Le Forum est un incubateur de mobilisations, d’initiatives, sa diversité est celle de la multitude des approches, des idéologies et des fronts de la transformation sociale. Les inconsolables de l’époque des idéologies totalisantes pourraient bien rater le train à force d’attendre de voir naître du Forum une sorte de « Sauveur suprême ».

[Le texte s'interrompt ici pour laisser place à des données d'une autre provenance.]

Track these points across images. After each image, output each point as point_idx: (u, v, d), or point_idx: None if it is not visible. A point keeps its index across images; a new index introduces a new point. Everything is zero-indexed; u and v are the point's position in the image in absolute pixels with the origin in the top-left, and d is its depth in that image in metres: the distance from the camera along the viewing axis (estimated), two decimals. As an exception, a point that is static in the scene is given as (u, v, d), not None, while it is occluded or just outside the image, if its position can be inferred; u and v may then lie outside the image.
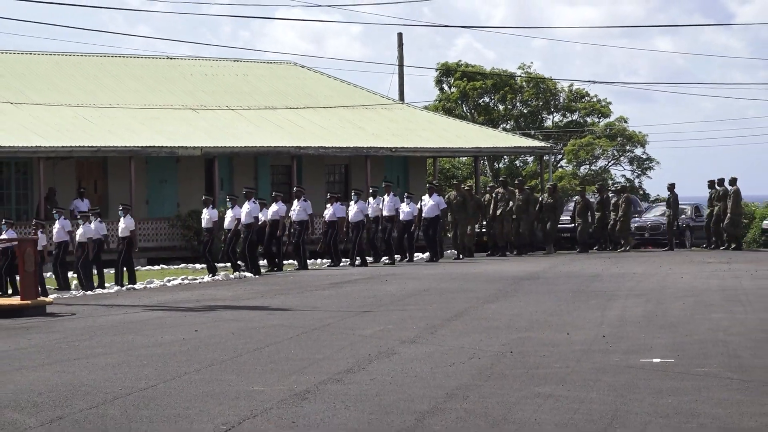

Par ailleurs, il est une forme d’impatience plus artificielle encore, qui juge l’altermondialisme à l’aune des critères du grand barnum médiatique, qui regarde le phénomène à travers la minuscule lorgnette franco-française ou de la présence ou non de telle ou telle personnalité. Il est certes difficile de médiatiser un atelier de travail de trois heures sur les industries extractives en Afrique, de saisir les milliers de rencontres, de discussions fécondes, de projets de travail en commun que le Forum social provoque. Mais si l’attention médiatique se lasse, la conviction qu’un autre monde est possible mobilise encore largement en Afrique, en Amérique latine, en Inde, au Maghreb…

Une nouvelle culture de l’action collective
Le processus du Forum social est l’expression d’une nouvelle culture de l’action collective : multiple, diverse, adaptée à la complexité d’une transformation nécessaire du cours de la mondialisation. Une forme d’action collective qui parvient à articuler des dimensions sociale, culturelle, politique, économique, voire spirituelle, sans enfermer personne dans le carcan d’une pensée unique, d’une stratégie obligatoire. Rien à voir avec un phénomène de mode.
Le Forum social mondial a ouvert un nouveau chapitre au tournant des années 2000. Il a suscité un temps l’étonnement. Certains médias s’en lassent ? Pourtant, l’irruption sur la scène mondiale des sociétés civiles est loin d’être terminée.